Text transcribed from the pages

*** Begin section ***

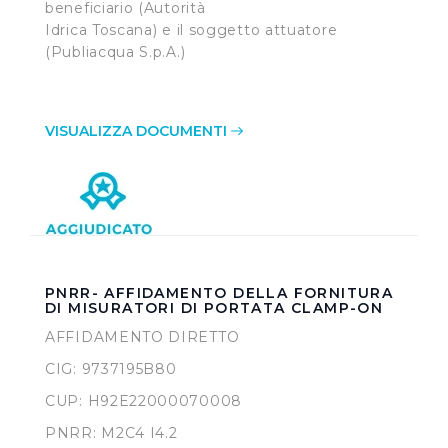
beneficiario (Autorità
Idrica Toscana) e il soggetto attuatore
(Publiacqua S.p.A.)
VISUALIZZA DOCUMENTI
PNRR- AFFIDAMENTO DELLA FORNITURA
DI MISURATORI DI PORTATA CLAMP-ON
AFFIDAMENTO DIRETTO
CIG: 9737195B80
CUP: H92E22000070008
PNRR: M2C4 I4.2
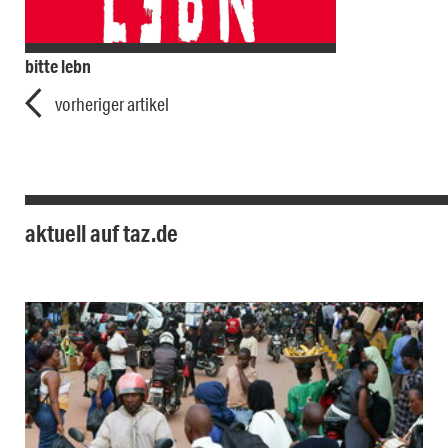
bitte lebn
vorheriger artikel
aktuell auf taz.de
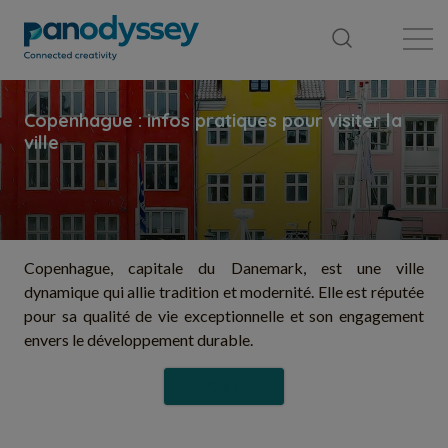
Bibliothèque
Fil d'actualité
Publication
Copenhague, capitale du Danemark, est une ville
dynamique qui allie tradition et modernité. Elle est réputée
pour sa qualité de vie exceptionnelle et son engagement
envers le développement durable.
Suivre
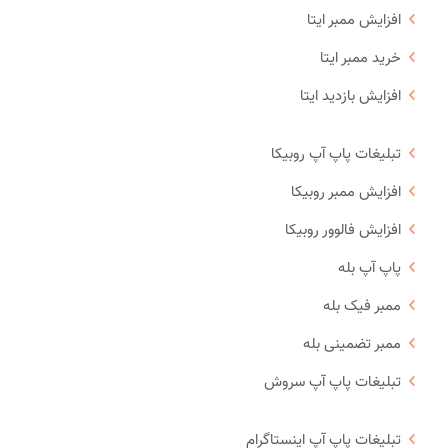
افزایش ممبر ایتا
خرید ممبر ایتا
افزایش بازدید ایتا
تبلیغات پاپ آپ روبیکا
افزایش ممبر روبیکا
افزایش فالوور روبیکا
پاپ آپ بله
ممبر فیک بله
ممبر تضمینی بله
تبلیغات پاپ آپ سروش
تبلیغات پاپ آپ اینستاگرام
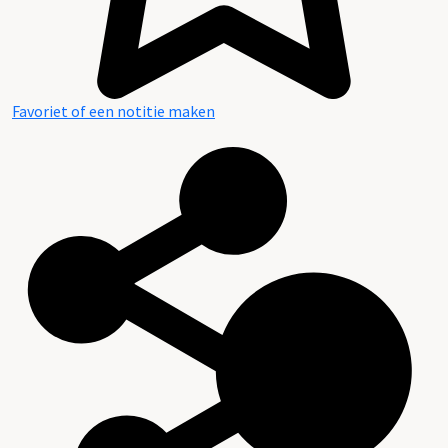
Favoriet of een notitie maken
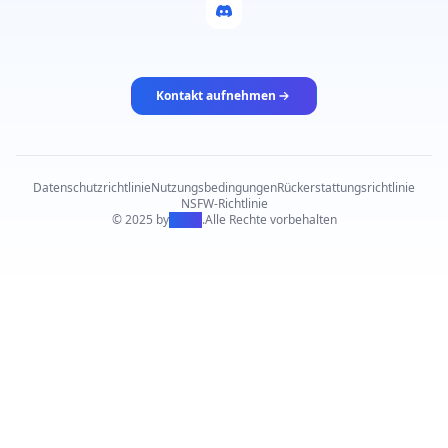
Kontakt aufnehmen
Datenschutzrichtlinie
Nutzungsbedingungen
Rückerstattungsrichtlinie
NSFW-Richtlinie
© 2025 by
PiAPI
.
Alle Rechte vorbehalten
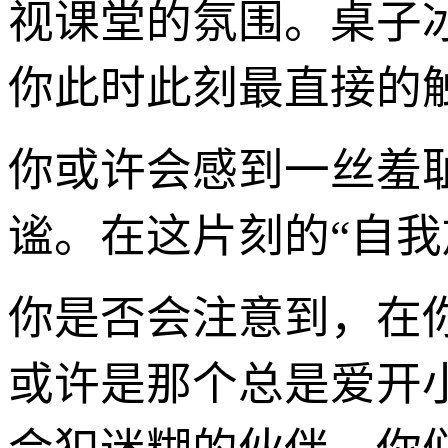
视课堂的氛围。桌子
你此时此刻最直接的
你或许会感到一丝羞
谧。在这片刻的“自我
你是否会注意到，在你
或许是那个总是爱开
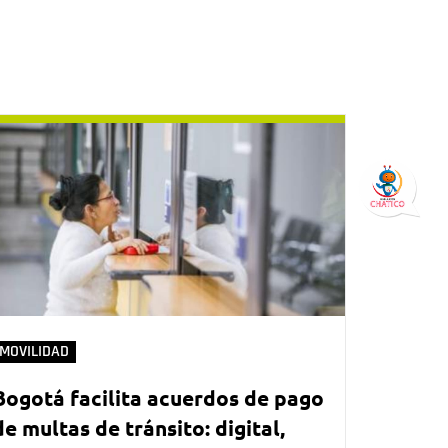
MOVILIDAD
Bogotá facilita acuerdos de pago
de multas de tránsito: digital,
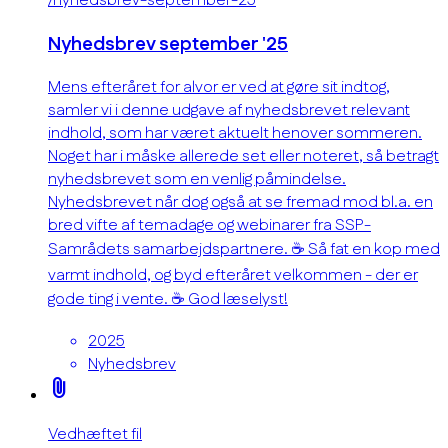
/nyhedsbrev-september-25
Nyhedsbrev september '25
Mens efteråret for alvor er ved at gøre sit indtog,
samler vi i denne udgave af nyhedsbrevet relevant
indhold, som har været aktuelt henover sommeren.
Noget har i måske allerede set eller noteret, så betragt
nyhedsbrevet som en venlig påmindelse.
Nyhedsbrevet når dog også at se fremad mod bl.a. en
bred vifte af temadage og webinarer fra SSP-
Samrådets samarbejdspartnere. ☕ Så fat en kop med
varmt indhold, og byd efteråret velkommen - der er
gode ting i vente. ☕ God læselyst!
2025
Nyhedsbrev
attach_file
Vedhæftet fil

*** End section ***

▸ **Exercise instructions**: Rewrite every line of the data above as a Markdown table with the columns No. and Line, giving each row a number and leaving out blank lines. Leave the pictures out.

▸ **Result**:
| No. | Line |
|---|---|
| 1 | beneficiario (Autorità |
| 2 | Idrica Toscana) e il soggetto attuatore |
| 3 | (Publiacqua S.p.A.) |
| 4 | VISUALIZZA DOCUMENTI |
| 5 | PNRR- AFFIDAMENTO DELLA FORNITURA |
| 6 | DI MISURATORI DI PORTATA CLAMP-ON |
| 7 | AFFIDAMENTO DIRETTO |
| 8 | CIG: 9737195B80 |
| 9 | CUP: H92E22000070008 |
| 10 | PNRR: M2C4 I4.2 |
| 11 | bitte lebn |
| 12 | vorheriger artikel |
| 13 | aktuell auf taz.de |
| 14 | Bibliothèque |
| 15 | Fil d'actualité |
| 16 | Publication |
| 17 | Copenhague, capitale du Danemark, est une ville |
| 18 | dynamique qui allie tradition et modernité. Elle est réputée |
| 19 | pour sa qualité de vie exceptionnelle et son engagement |
| 20 | envers le développement durable. |
| 21 | Suivre |
| 22 | افزایش ممبر ایتا |
| 23 | خرید ممبر ایتا |
| 24 | افزایش بازدید ایتا |
| 25 | تبلیغات پاپ آپ روبیکا |
| 26 | افزایش ممبر روبیکا |
| 27 | افزایش فالوور روبیکا |
| 28 | پاپ آپ بله |
| 29 | ممبر فیک بله |
| 30 | ممبر تضمینی بله |
| 31 | تبلیغات پاپ آپ سروش |
| 32 | تبلیغات پاپ آپ اینستاگرام |
| 33 | Favoriet of een notitie maken |
| 34 | Kontakt aufnehmen |
| 35 | Datenschutzrichtlinie |
| 36 | Nutzungsbedingungen |
| 37 | Rückerstattungsrichtlinie |
| 38 | NSFW-Richtlinie |
| 39 | © 2025 by |
| 40 | PiAPI |
| 41 | . |
| 42 | Alle Rechte vorbehalten |
| 43 | 视课堂的氛围。桌子 |
| 44 | 你此时此刻最直接的 |
| 45 | 你或许会感到一丝羞 |
| 46 | 谧。在这片刻的“自我 |
| 47 | 你是否会注意到，在你 |
| 48 | 或许是那个总是爱开 |
| 49 | MOVILIDAD |
| 50 | Bogotá facilita acuerdos de pago |
| 51 | de multas de tránsito: digital, |
| 52 | /nyhedsbrev-september-25 |
| 53 | Nyhedsbrev september '25 |
| 54 | Mens efteråret for alvor er ved at gøre sit indtog, |
| 55 | samler vi i denne udgave af nyhedsbrevet relevant |
| 56 | indhold, som har været aktuelt henover sommeren. |
| 57 | Noget har i måske allerede set eller noteret, så betragt |
| 58 | nyhedsbrevet som en venlig påmindelse. |
| 59 | Nyhedsbrevet når dog også at se fremad mod bl.a. en |
| 60 | bred vifte af temadage og webinarer fra SSP- |
| 61 | Samrådets samarbejdspartnere. ☕ Så fat en kop med |
| 62 | varmt indhold, og byd efteråret velkommen - der er |
| 63 | gode ting i vente. ☕ God læselyst! |
| 64 | 2025 |
| 65 | Nyhedsbrev |
| 66 | attach_file |
| 67 | Vedhæftet fil |